UE-Mercosur : la boulette brésilienne, la concorde nationale et le Big Mac trumpien

[Edito] Sur fond de concorde politique et syndicale anti-Mercosur, le PDG de Carrefour a dû ravaler une boulette pour s’éviter un boycott au Brésil, son 2ème marché après la France. En attendant le come-back d’un grand carnivore.

La « grande qualité », la « saveur », le « respect des normes » : nous ne sommes pas à la table des jurés du Concours général agricole qui, dans quelques mois saliveront sur un aloyau de Limousine, race égérie du prochain Salon de l’agriculture. Ces louanges, ce sont celles formulées cette semaine par Carrefour à l’encontre de la viande bovine brésilienne. Gare à la dysphagie. Quelques jours plus tôt, le distributeur s’était pourtant engagé à « ne commercialiser aucune viande en provenance du Mercosur ». Motif : le « risque de débordement sur le marché français d'une production de viande ne respectant pas ses exigences et ses normes ».

Un bon point pour la RSE, moins pour l’actionnariat

La sortie du PDG de Carrefour a eu pour effet de déclencher la menace d’un boycott dans les magasins brésiliens de l’enseigne, qui génèrent le quart (23%) de son chiffre d’affaires. La boulette. D’où la régurgitation du distributeur, qui se fait le grand chevalier blanc de la viande rouge tricolore (que personnellement j’apprécie bleue), en revendiquant 96% d’origine France, invitant au passage la restauration à domicile à se joindre à son « engagement », ça ne mange pas de pain (français). Une viande tricolore sans arrière-goût d’anabolisants mais peut-être pas sans celle de tranquillisants, de ceux que les éleveurs peuvent être enclins à avaler, rudoyés qu’ils sont par l’oligopole de la grande distribution, confinant à la spoliation des producteurs, sur fond d’avachie de pouvoirs publics peu prompts à faire appliquer ses propres lois.

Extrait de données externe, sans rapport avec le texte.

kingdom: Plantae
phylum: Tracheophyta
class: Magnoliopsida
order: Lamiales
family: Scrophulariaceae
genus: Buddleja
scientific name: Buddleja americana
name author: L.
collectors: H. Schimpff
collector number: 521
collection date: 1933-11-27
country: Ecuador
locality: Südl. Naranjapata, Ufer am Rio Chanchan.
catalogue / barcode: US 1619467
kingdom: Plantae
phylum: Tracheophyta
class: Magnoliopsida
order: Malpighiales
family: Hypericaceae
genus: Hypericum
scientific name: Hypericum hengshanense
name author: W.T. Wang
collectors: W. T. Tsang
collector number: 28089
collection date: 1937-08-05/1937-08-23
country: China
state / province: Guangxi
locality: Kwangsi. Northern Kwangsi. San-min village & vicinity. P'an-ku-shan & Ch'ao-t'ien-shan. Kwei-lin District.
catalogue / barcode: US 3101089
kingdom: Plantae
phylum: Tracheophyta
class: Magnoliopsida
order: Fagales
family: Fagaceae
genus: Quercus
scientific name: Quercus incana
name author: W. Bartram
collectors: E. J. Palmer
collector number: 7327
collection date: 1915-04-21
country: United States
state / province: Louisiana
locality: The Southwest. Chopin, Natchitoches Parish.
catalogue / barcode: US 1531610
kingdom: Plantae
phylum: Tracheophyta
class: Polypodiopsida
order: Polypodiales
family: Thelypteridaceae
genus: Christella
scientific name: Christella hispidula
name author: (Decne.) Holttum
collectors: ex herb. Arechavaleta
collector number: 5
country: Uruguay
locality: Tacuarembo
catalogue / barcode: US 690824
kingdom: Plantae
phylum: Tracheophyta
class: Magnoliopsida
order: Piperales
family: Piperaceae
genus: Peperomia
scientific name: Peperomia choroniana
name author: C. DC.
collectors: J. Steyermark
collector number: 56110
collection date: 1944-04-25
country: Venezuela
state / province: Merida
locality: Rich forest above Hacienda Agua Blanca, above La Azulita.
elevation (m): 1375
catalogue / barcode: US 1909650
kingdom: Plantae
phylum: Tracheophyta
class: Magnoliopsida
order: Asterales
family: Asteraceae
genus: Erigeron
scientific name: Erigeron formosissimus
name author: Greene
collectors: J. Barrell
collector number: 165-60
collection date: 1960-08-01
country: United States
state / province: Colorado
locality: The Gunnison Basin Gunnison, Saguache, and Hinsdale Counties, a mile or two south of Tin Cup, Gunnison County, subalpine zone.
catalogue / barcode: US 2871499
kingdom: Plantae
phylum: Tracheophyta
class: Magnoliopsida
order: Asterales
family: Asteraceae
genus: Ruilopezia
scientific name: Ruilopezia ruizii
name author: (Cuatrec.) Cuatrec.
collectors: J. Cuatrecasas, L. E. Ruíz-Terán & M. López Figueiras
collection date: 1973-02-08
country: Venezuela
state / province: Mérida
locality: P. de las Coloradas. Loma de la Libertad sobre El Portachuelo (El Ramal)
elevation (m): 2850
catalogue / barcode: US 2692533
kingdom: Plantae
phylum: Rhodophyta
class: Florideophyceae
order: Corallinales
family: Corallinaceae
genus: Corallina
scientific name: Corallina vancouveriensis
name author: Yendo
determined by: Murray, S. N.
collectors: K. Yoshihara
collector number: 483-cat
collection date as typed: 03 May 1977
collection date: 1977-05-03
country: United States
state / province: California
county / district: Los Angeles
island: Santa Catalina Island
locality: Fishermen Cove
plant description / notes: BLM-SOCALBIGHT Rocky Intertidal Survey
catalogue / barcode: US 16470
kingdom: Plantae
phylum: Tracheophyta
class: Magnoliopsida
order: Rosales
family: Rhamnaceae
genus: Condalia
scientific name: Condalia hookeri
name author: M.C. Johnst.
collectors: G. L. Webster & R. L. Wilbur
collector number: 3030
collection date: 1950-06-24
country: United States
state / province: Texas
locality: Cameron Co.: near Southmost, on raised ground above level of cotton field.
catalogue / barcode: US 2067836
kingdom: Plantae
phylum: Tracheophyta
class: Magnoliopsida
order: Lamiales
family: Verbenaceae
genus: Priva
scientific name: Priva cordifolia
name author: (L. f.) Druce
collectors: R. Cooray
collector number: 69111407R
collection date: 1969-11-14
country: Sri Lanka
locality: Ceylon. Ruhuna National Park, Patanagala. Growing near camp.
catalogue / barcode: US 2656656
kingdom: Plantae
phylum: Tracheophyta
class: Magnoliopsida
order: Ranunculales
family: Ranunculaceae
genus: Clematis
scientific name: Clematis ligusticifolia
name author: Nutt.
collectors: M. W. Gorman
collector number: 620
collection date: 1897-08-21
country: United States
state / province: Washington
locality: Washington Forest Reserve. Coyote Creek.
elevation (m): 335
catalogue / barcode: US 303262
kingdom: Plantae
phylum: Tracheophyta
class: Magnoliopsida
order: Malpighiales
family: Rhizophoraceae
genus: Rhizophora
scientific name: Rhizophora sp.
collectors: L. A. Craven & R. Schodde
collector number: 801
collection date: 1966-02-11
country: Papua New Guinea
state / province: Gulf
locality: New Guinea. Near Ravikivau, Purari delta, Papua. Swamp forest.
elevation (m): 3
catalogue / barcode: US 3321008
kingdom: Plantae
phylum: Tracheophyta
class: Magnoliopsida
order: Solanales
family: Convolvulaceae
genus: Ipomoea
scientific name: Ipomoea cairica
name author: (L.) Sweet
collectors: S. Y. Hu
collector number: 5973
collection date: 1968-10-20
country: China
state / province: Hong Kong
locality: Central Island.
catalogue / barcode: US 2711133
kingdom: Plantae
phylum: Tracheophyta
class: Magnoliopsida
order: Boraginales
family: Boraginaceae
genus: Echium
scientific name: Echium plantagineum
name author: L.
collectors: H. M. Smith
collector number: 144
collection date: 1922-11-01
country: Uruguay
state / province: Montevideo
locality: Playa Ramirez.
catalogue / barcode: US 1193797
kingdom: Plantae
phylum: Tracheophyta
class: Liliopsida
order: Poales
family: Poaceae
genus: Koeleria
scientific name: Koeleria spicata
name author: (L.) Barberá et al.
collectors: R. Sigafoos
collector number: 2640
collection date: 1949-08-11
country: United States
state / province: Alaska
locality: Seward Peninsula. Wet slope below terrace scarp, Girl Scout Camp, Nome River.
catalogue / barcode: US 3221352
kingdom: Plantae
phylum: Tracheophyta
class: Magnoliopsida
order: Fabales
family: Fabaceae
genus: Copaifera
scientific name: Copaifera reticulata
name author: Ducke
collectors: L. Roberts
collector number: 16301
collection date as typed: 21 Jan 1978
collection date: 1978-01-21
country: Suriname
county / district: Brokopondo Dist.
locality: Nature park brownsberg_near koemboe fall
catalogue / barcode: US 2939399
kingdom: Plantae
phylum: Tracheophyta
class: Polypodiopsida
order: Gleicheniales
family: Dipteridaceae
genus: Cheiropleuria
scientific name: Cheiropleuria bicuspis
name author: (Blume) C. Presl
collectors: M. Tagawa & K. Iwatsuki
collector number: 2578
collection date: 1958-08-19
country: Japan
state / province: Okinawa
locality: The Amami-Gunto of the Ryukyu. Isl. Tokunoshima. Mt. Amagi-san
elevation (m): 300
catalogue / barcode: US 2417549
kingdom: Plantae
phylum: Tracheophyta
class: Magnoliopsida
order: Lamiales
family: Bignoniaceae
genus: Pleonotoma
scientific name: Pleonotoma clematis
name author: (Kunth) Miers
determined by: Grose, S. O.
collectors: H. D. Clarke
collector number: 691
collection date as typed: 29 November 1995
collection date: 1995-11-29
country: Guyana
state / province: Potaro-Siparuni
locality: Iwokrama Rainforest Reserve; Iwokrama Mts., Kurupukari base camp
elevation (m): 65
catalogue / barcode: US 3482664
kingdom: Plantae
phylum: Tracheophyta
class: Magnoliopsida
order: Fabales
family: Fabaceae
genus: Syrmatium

Concorde politique et syndicale

C’est en tout cas ce qu’ont dénoncé les sénateurs il y a quelques jours dans un rapport du groupe de suivi des lois Egalim. Sur le front du Mercosur, les mêmes sénateurs ont cette semaine donné quitus au gouvernement pour s’opposer au projet d’accord de libre-échange « en l’Etat », emboitant le pas aux députés. Un rare moment de concorde nationale en ces temps politiquement si incertains, auquel s’ajoute un encore plus rare consensus syndical, qu’il faudrait néanmoins nuancer entre une Confédération paysanne consubstantiellement pourfendeuse de tels accords mais qui se fait doubler par sa droite par les JA, la FNSEA et la CR, lesquels ne s’interdisent pas de « commercer » moyennant des clauses miroirs et des clauses de sauvegarde. Dans ce débat qui pourrait se clore très prochainement, avec la réunion du Mercosur à Montevideo (Uruguay), une voix dissonante et non des moindres s’est invitée, en la personne d’un ancien directeur de l’OMC, le Français Pascal Lamy, qualifiant le projet d’accord de libre-échange entre l'UE et des pays du Mercosur de « correct pour l'agriculture française ». Gare à la dysphagie (bis).

En attendant Trump

L’OMC justement, cette organisation moribonde à laquelle le prochain locataire de la Maison blanche pourrait porter l’estocade, sur fond de guerres commerciales à tout-va. Le président américain élu a qualifié récemment le droit de douane de « plus beau mot du dictionnaire », faisant peser la menace d’une taxe de 10 à 20% sur les produits européens entrant aux États-Unis. Pendant sa campagne électorale, le carnivore Donald Trump s’était mû en équipier d’une célèbre enseigne de fast-food, distribuant des frites et confectionnant des burgers, des burgers bleu-blanc-rouge cela va sans dire comme les couleurs de la bannière étasunienne, nantie de 50 petites étoiles blanches. Pas des Michelin. De celles qui pourraient bien sonner le monde entier à compter du 20 janvier.